Complete the assigned readings for the week as well as any additional research to gather the information that you need to discuss the following:
i. In assessing the predictive power of the categorical predictors of a binary outcome, should logistic regression be used? In other words, how is the logistic function used to predict categorical outcomes?
ii. Describe the predictive power of categorical variables on binary outcomes.
iii. Describe the dependent variable in logistical regression.
Discussion Post VII
In this Discussion Board, you will use your research skills to expand your knowledge of Bayesian analysis for social media.
Utilizing the CTU Library, locate an article on the use of Bayesian analysis for social media. After reading the article, address the following:
i. Provide examples of how Bayesian analysis can be used in the context of social media data.
ii. Search for working papers or published papers on analyzing social media.
a. Use the CTU Library for sources.
b. You are also free to provide examples from working papers on the subject of Bayesian analysis and social media analysis.
iii. Summarize how the article that you found uses Bayesian analysis in the context of social media analysis.

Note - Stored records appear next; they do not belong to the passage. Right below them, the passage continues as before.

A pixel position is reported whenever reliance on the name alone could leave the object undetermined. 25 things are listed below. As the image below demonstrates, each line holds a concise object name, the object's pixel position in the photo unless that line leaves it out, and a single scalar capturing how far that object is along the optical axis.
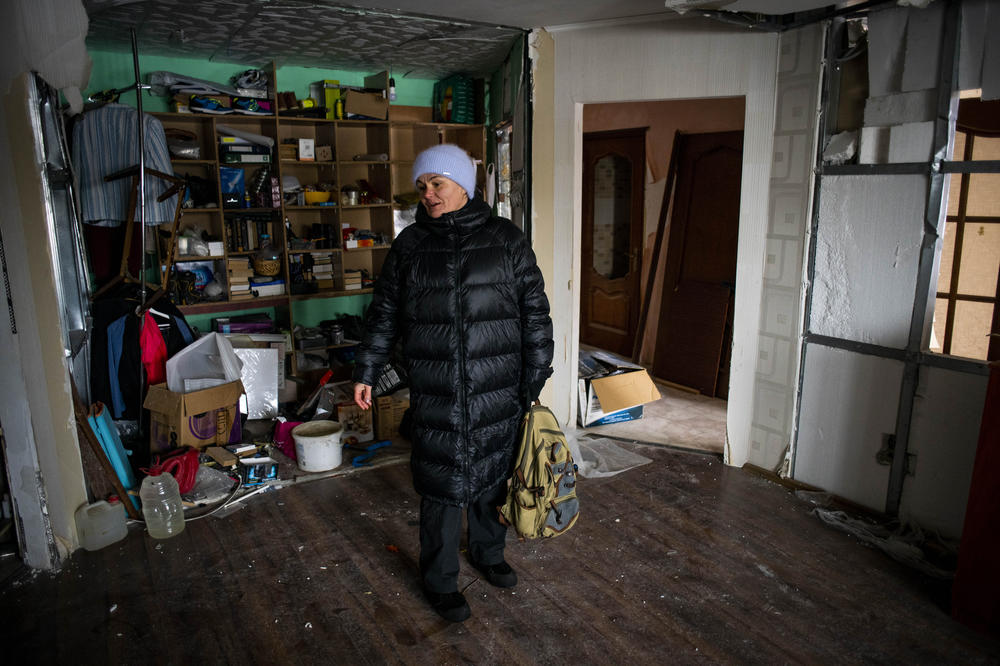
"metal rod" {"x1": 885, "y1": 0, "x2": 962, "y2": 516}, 2.54
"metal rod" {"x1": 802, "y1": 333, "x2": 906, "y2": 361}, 2.85
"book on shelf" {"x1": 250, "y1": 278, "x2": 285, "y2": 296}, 4.65
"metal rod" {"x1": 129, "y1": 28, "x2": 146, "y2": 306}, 3.33
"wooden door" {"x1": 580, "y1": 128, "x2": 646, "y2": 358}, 5.56
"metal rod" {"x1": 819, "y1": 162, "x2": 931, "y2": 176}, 2.69
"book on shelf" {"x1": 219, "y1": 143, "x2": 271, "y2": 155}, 4.50
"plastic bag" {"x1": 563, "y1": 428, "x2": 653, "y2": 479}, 3.52
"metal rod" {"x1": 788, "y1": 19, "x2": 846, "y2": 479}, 2.95
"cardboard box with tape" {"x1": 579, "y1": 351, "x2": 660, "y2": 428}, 4.13
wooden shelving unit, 4.54
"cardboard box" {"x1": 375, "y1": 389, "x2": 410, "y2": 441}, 3.95
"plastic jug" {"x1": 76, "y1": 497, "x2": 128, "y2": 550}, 2.73
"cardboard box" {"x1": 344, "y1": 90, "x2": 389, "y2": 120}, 4.78
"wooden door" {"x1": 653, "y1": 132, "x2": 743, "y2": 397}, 4.73
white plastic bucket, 3.46
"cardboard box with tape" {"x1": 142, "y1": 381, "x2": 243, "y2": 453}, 3.39
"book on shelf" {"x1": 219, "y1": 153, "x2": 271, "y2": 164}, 4.50
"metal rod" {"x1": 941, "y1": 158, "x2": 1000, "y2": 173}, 2.44
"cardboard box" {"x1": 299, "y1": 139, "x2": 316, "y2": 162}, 4.78
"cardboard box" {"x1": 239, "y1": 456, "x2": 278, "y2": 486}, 3.37
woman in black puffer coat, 2.15
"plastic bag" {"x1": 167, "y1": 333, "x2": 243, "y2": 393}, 3.51
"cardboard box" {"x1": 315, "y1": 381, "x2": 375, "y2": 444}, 3.92
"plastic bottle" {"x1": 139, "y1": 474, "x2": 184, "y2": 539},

iv. Bayesian is becoming increasingly popular-is social media well-suited for Bayesian analysis?
Discussion Post VIII
Using the German credit data that you downloaded for your Individual Project in Unit 6, address the issues of lending that result in a default. You must post an analysis and discuss your findings.
The two outcomes are success (defaulting on the loan) and failure (not defaulting). The explanatory variables in the logistic regression are both the type of loan and the borrowing amount. Address the following:
i. For the k-means classification, use 3 continuous variables-duration, amount, and installment.
ii. Use cross-validation with k = 5 for the nearest neighbor.
iii. What were your biggest challenges in creating this R program using logistic regression and k-means analysis?
Discussion Post IX
This Discussion Board expands upon the uses of Bayesian analysis within the context of creating ensembles.
After completing the required readings, address the following in your primary post:
i. Discuss creating ensembles from different methods such as logistic regression, the nearest neighbor method, classification trees, the Bayesian method, or discriminate analysis.
ii. Discuss the use of randomForest to do analysis.
Discussion Post X
Now that you are nearing the end of this course, take a moment to summarize the best learning points of the course as well as the areas that you feel contributed less to your learning.
Focus your discussion on the following:
i. Now that you are at the end of studying big data analytics using R, what do you view as the most valuable and the least valuable parts of this course?
ii. Read the observations of your classmates, and comment on their observations with respect to the most valuable and least valuable aspects of the course-do you see common themes in their comments?
Discussion Post XI
Review and reflect on the knowledge that you have gained from this course.
Based on your review and reflection, write at least 400-600 words on the following:
i. What were the most compelling topics that you learned in this course?
ii. How did participating in discussions help your understanding of the subject matter? Is anything still unclear that could be clarified?
iii. What approaches could have yielded additional valuable information?
The response must include a reference list. Using Times New Roman 12 pnt font, double-space, one-inch margins, and APA style of writing and citations.